--- START ---

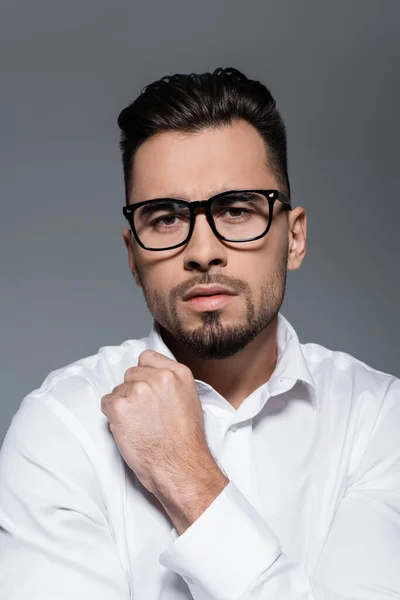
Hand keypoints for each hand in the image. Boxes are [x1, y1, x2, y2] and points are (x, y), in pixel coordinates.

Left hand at [100, 349, 217, 497]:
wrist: (179, 467)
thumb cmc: (185, 441)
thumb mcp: (189, 400)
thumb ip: (171, 383)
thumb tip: (151, 378)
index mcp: (178, 373)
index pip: (147, 358)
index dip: (144, 375)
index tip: (146, 389)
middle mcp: (159, 377)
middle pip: (130, 374)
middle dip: (133, 391)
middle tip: (144, 414)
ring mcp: (138, 390)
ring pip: (118, 390)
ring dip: (123, 405)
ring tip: (139, 425)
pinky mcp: (120, 406)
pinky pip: (106, 403)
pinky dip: (112, 416)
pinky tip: (128, 429)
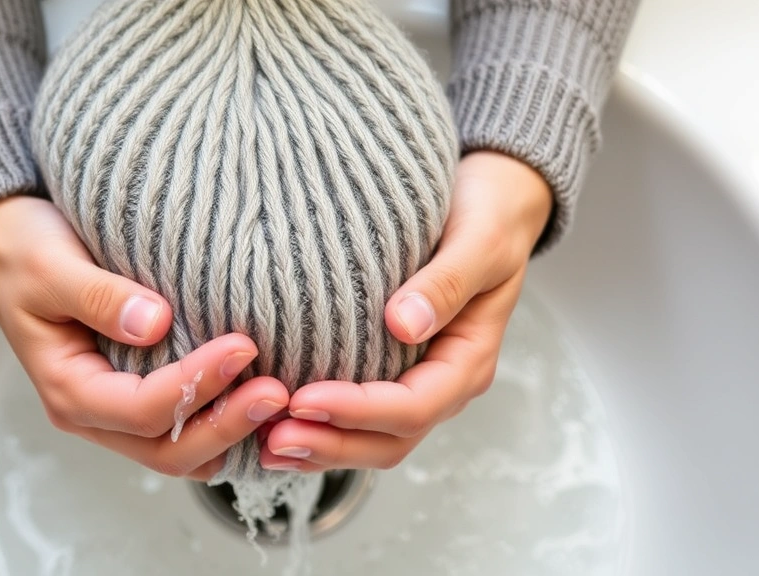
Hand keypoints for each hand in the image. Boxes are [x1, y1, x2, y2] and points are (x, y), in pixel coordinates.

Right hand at [0, 196, 288, 479]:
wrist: (8, 244)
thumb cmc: (24, 253)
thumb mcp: (49, 267)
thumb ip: (98, 296)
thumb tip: (154, 323)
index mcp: (68, 388)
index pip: (142, 410)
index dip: (196, 384)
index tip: (243, 347)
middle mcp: (93, 412)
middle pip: (169, 450)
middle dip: (227, 426)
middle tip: (277, 391)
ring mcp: (116, 411)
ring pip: (181, 452)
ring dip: (230, 434)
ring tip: (277, 399)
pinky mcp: (137, 396)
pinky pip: (185, 431)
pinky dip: (222, 424)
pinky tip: (252, 395)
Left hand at [259, 151, 552, 471]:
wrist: (493, 202)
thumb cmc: (488, 217)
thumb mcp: (480, 241)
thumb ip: (447, 283)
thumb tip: (405, 325)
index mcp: (467, 360)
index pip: (413, 407)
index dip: (358, 412)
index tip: (304, 398)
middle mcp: (442, 382)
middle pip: (389, 440)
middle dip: (332, 445)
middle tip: (274, 438)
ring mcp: (416, 381)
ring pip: (371, 440)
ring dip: (321, 448)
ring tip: (265, 446)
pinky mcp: (389, 370)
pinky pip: (357, 418)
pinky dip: (319, 429)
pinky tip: (275, 425)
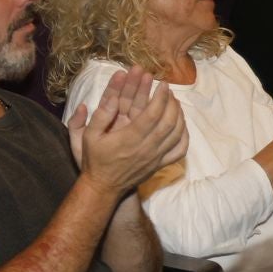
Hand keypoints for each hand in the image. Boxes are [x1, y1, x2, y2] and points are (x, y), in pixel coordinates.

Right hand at [69, 68, 187, 192]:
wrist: (103, 187)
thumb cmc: (95, 159)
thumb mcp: (88, 136)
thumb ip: (100, 116)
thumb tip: (112, 98)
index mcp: (129, 139)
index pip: (153, 114)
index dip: (160, 97)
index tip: (162, 84)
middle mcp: (146, 148)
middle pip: (169, 121)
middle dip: (171, 102)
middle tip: (168, 89)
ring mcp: (155, 158)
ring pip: (177, 133)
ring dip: (179, 115)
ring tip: (174, 102)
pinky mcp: (160, 165)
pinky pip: (180, 150)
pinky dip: (185, 135)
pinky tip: (181, 124)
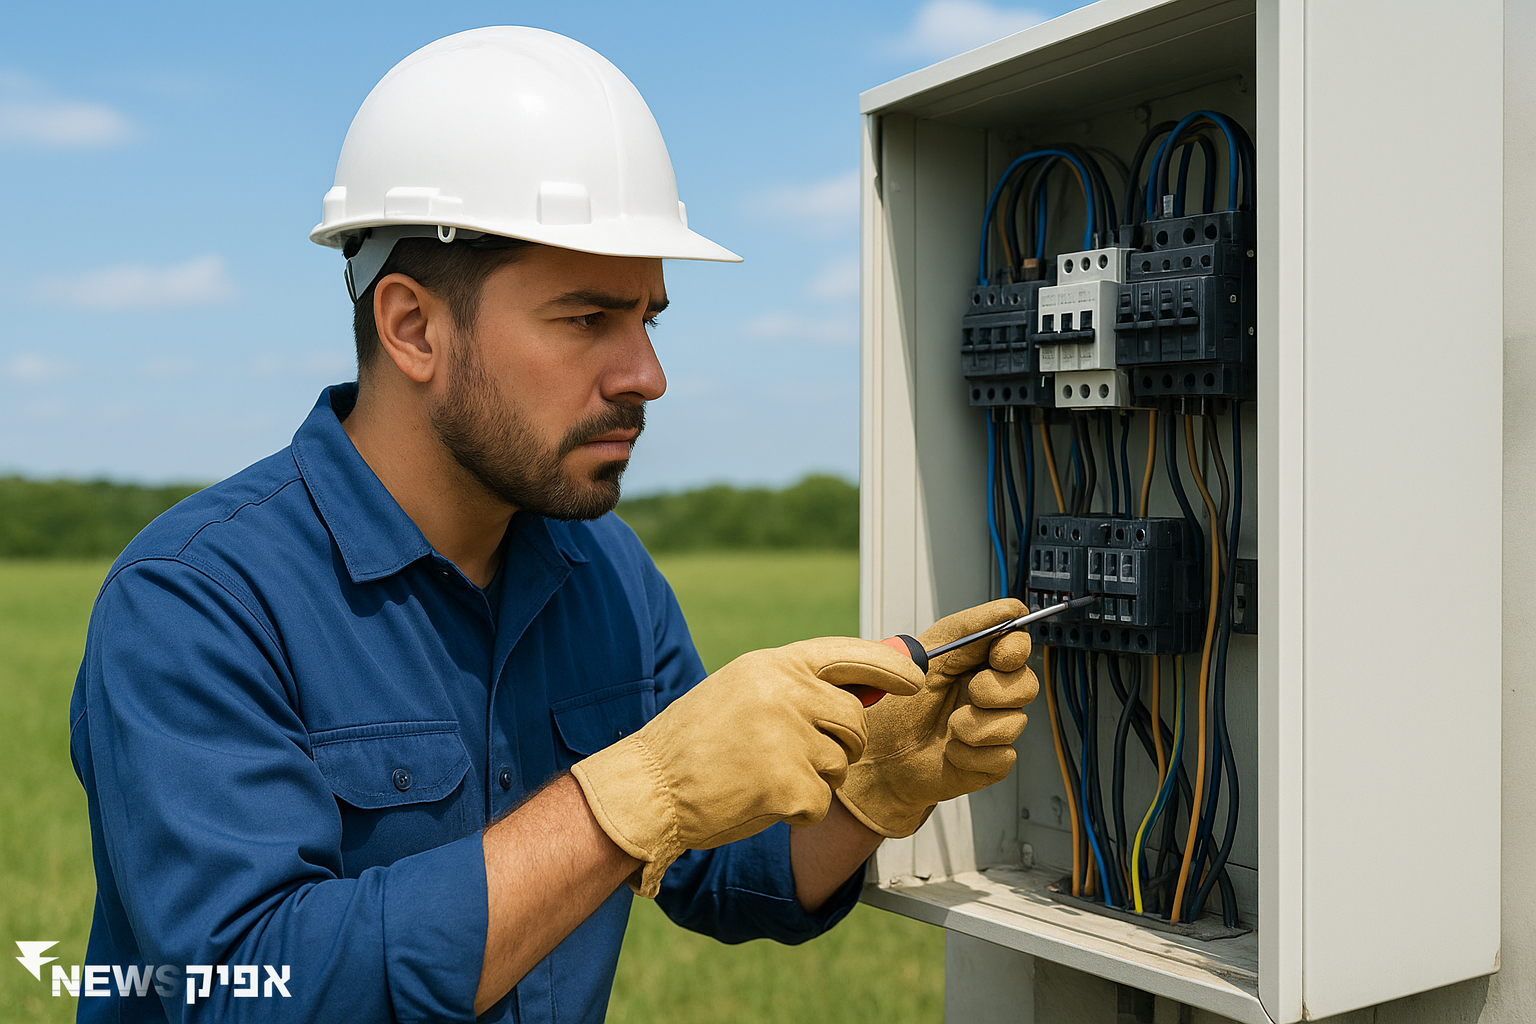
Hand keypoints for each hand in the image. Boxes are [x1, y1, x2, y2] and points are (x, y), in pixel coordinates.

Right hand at [571, 637, 923, 896]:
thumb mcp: (744, 691)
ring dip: (812, 779)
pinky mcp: (787, 785)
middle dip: (843, 745)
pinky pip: (821, 803)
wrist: (648, 786)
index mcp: (773, 665)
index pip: (851, 655)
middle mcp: (785, 693)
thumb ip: (800, 686)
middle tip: (803, 756)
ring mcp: (788, 738)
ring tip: (761, 774)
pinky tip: (758, 800)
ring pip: (839, 765)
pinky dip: (797, 811)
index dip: (890, 667)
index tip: (914, 678)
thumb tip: (868, 689)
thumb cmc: (694, 741)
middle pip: (855, 722)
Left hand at [835, 599, 1037, 837]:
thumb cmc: (892, 709)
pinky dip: (970, 754)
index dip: (1015, 648)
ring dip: (975, 725)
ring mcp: (991, 728)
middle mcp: (987, 694)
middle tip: (969, 693)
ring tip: (949, 727)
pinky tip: (950, 751)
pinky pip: (1001, 756)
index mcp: (973, 663)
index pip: (1016, 645)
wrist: (877, 758)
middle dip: (996, 690)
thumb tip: (1008, 608)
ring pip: (1015, 721)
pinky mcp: (990, 762)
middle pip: (1027, 683)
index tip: (1000, 656)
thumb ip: (965, 629)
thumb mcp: (922, 657)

--- END ---

Exercise prompt:
Copy out the data verbatim, excluding the pictures.

Answer box:
Hand keypoints for each hand in the image. Boxes are [x1, y1, x2, y2] and points are (x, y), in pixel coordinates.

Left hand at [100, 349, 217, 497]:
wrist: (179, 467)
thumb cmc: (185, 441)
thumb mcp: (189, 400)
thumb ip: (171, 383)
thumb tip: (151, 378)
index mcp: (178, 373)
index pip: (147, 358)
index dip: (144, 375)
index tip: (146, 389)
middle mcp: (159, 377)
middle pip: (130, 374)
middle dip: (133, 391)
middle tip: (144, 414)
ring mcp: (138, 390)
ring pip: (118, 390)
ring dip: (123, 405)
ring tip: (139, 425)
pinky mcp: (120, 406)
pinky pip: (106, 403)
pinky dip: (112, 416)
pinky tip: (128, 429)
Hand keypoints for each hand in the image. Boxes are [x1, y1, x2, y2] and points are (x, y), in pixel coordinates.

Right hand at [0, 196, 288, 479]:
wrist: (8, 244)
thumb cmc: (24, 253)
thumb mcp: (49, 267)
thumb ip: (98, 296)
thumb tip: (154, 323)
index mcp: (68, 388)
index pip: (142, 410)
index dip: (196, 384)
index tip: (243, 347)
middle mcp: (93, 412)
middle pip: (169, 450)
middle dip: (227, 426)
middle tip: (277, 391)
ring mcp: (116, 411)
ring pip: (181, 452)
ring dip: (230, 434)
ring tip: (277, 399)
pinky mcp: (137, 396)
pinky pip: (185, 431)
pinky dip: (222, 424)
pinky tip: (252, 395)
Left hand at [259, 151, 552, 471]:
wrist: (493, 202)
thumb cmc: (488, 217)
thumb mcp: (480, 241)
thumb ip: (447, 283)
thumb tip: (405, 325)
index mcp: (467, 360)
index pip: (413, 407)
index dip: (358, 412)
index tip: (304, 398)
middle mcp: (442, 382)
middle pip: (389, 440)
middle dip: (332, 445)
middle tip: (274, 438)
ring mcp: (416, 381)
ring pip: (371, 440)
ring dip: (321, 448)
ring tip: (265, 446)
pinky mcp: (389, 370)
pinky pip: (357, 418)
pinky dip: (319, 429)
pinky tip: (275, 425)
Hand keypoints for each hand in the image. Boxes are [x1, y1, x2, y2] and points are (x, y), in pixel coordinates.

Right hand at [69, 68, 187, 192]:
wrist: (103, 187)
thumb cmc: (95, 159)
thumb mcp: (88, 136)
thumb ip: (100, 116)
thumb tip: (112, 98)
index mcp: (129, 139)
index pip: (153, 114)
index dip: (160, 97)
index tip: (162, 84)
middle mcp: (146, 148)
middle pip: (169, 121)
middle dip: (171, 102)
middle tip: (168, 89)
ring mcp: (155, 158)
ring pip: (177, 133)
ring dip: (179, 115)
ring tip: (174, 102)
pinky mcp: (160, 165)
pinky pip: (180, 150)
pinky dip: (185, 135)
pinky tip: (181, 124)
Hand keypoints for each hand in the image. Boxes are [x1, y1, x2, y2] and points are (x, y), in pixel coordinates.

Right hand at [571, 637, 923, 896]:
thumb mcp: (744, 691)
ring dip: (812, 779)
pinky mcp: (787, 785)
middle dip: (843, 745)
pinky pip: (821, 803)
wrist: (648, 786)
index mcp: (773, 665)
index pip: (851, 655)
middle mcp: (785, 693)
thumb ip: (800, 686)
middle tip: (803, 756)
ring mcp: (788, 738)
ring tip: (761, 774)
pinky tip: (758, 800)
ring pip: (839, 765)
pinky dip: (797, 811)
index dip: (890, 667)
index tip: (914, 678)
thumb tip: (868, 689)
thumb cmc: (694, 741)
middle pip: (855, 722)
Left hand at [835, 599, 1037, 837]:
thumb cmc: (892, 709)
pinky dip: (970, 754)
index dip: (1015, 648)
ring dip: (975, 725)
ring mcp: (991, 728)
middle mcp: (987, 694)
middle tip: (969, 693)
ring tip: (949, 727)
pinky tip: (950, 751)
pinky pip: (1001, 756)
index mcp: (973, 663)
index pip: (1016, 645)
wrist: (877, 758)
middle dip: (996, 690)
thumb tip: (1008, 608)
ring pip: (1015, 721)
pinky mcp: (990, 762)
middle pip: (1027, 683)
index tip: (1000, 656)
thumb ip: (965, 629)
thumb mcp: (922, 657)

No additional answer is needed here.